What this helpful message doesn't say is that the workaround is removed if you reload your firewall settings because it is installed on top of any firewall configuration you might already have. "nft list ruleset" shows a sample configuration like this:
table ip mangle { chain FORWARD { type filter hook forward priority mangle; policy accept; oifname "ppp0" tcp flags syn / syn,rst tcp option maxseg size 1400-65495 counter packets 17186 bytes 947144 tcp option maxseg size set rt mtu } }
This essential configuration will be deleted if you change your firewall rules in /etc/nftables.conf and then reload with "nft -f". If you do this, you need to reload the configuration, e.g.:
PPP_IFACE=ppp0 /etc/ppp/ip-up.d/0clampmss
What made this problem difficult for me to understand is:
- Confusion on my part between MTU and MSS. MTU sets the maximum packet size that can physically be sent, while MSS sets the maximum payload size that TCP/IP will use. I thought that setting the MTU for PPPoE to 1492 would be enough to limit the payload size, but this is not true. PPPoE won't fragment the packets by itself. This must be done elsewhere, by something which can rewrite part of the TCP header.
- All websites loaded ok on my Linux workstation, even without the MSS setting. I haven't found out why this is, but I suppose it must be because the Linux default MSS is within the PPPoE limits.
- Some websites loaded ok on Windows, while others did not. I suppose this is because the working websites impose a deliberately limited MSS, while the non-working websites use the maximum possible.

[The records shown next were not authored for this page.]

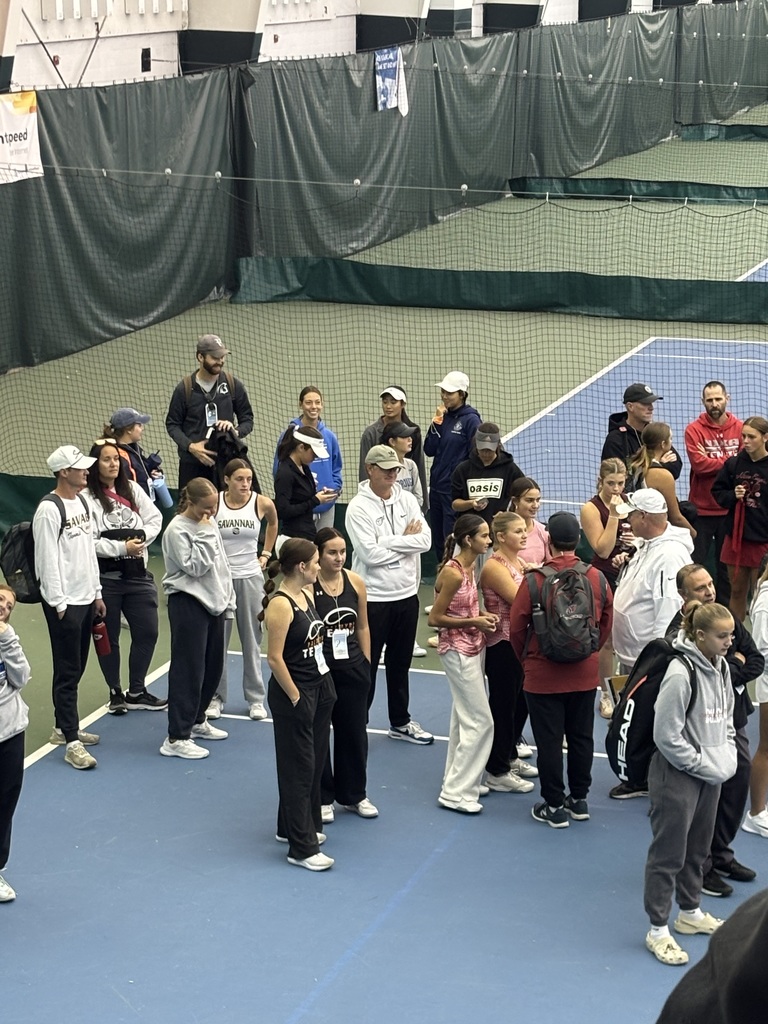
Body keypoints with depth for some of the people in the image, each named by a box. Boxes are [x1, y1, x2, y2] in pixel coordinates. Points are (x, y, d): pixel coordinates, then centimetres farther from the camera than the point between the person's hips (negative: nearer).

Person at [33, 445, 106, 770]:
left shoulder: (82, 502, 12)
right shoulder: (49, 509, -16)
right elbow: (48, 559, -17)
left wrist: (97, 593, 18)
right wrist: (58, 603, -16)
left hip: (86, 599, 9)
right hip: (64, 603, -8)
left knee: (76, 669, 14)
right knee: (67, 672, -5)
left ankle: (63, 727, 26)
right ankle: (72, 742, -4)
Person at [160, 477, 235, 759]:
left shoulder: (209, 524, 11)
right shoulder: (177, 530, -14)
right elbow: (195, 567, -20)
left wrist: (228, 600, 15)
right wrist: (204, 534, -17)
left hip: (213, 602, 8)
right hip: (188, 603, -8)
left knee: (213, 666, 15)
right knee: (188, 670, -7)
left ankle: (197, 720, 34)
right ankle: (176, 738, -3)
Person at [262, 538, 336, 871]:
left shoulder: (307, 593, 6)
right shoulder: (280, 605, -21)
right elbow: (275, 658, -21)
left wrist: (323, 687, 13)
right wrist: (295, 697, -17)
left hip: (319, 687, 9)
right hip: (294, 694, -9)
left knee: (315, 763, 18)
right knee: (298, 769, -1)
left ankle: (292, 827, 34)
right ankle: (301, 849, 5)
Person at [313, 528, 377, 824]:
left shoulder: (355, 582, 0)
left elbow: (362, 627, 10)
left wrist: (366, 664, 9)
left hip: (352, 668, 5)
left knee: (354, 732, 14)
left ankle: (353, 794, 30)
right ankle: (322, 799, 20)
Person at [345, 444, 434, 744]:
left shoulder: (407, 500, 4)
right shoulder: (359, 507, -13)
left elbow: (425, 540, -7)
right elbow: (369, 553, -22)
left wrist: (390, 542, -17)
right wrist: (406, 540, -11)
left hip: (407, 594, 6)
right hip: (373, 598, -6)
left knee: (400, 663, 18)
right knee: (366, 665, 2)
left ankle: (400, 722, 30)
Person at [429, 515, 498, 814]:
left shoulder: (469, 566, 4)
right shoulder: (453, 573, -23)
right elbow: (435, 618, -19)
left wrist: (482, 615, -1)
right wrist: (474, 621, -19)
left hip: (472, 649, 10)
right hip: (458, 651, -10)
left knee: (464, 718, 18)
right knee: (480, 722, -6)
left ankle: (458, 780, 29)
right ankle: (456, 793, 0)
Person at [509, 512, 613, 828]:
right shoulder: (597, 578, -6)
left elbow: (516, 627, -8)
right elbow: (606, 625, 5)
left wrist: (526, 658, 10)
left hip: (543, 674, -4)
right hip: (585, 674, 4)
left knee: (549, 739, 5)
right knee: (581, 736, 16)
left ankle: (554, 806, 11)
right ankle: (579, 799, 27)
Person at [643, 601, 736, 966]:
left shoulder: (720, 668, 4)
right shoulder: (681, 673, -22)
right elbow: (667, 736, -20)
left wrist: (726, 758, 2)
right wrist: (704, 766, -14)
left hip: (710, 775, 8)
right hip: (676, 775, -8)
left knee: (697, 849, 21)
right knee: (668, 854, 0)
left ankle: (690, 913, 37)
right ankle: (658, 930, 9)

- The problem was introduced by reloading firewall rules, which was misleading, causing me to think that I was somehow blocking the website or that I had messed up some aspect of IPv6 configuration.
In conclusion, if you are setting up your own router with PPP over Ethernet, be aware that you will probably have to limit the MSS, and if you ever reload the firewall rules, you may have to limit the MSS again. Test your connection on Windows as well as Linux!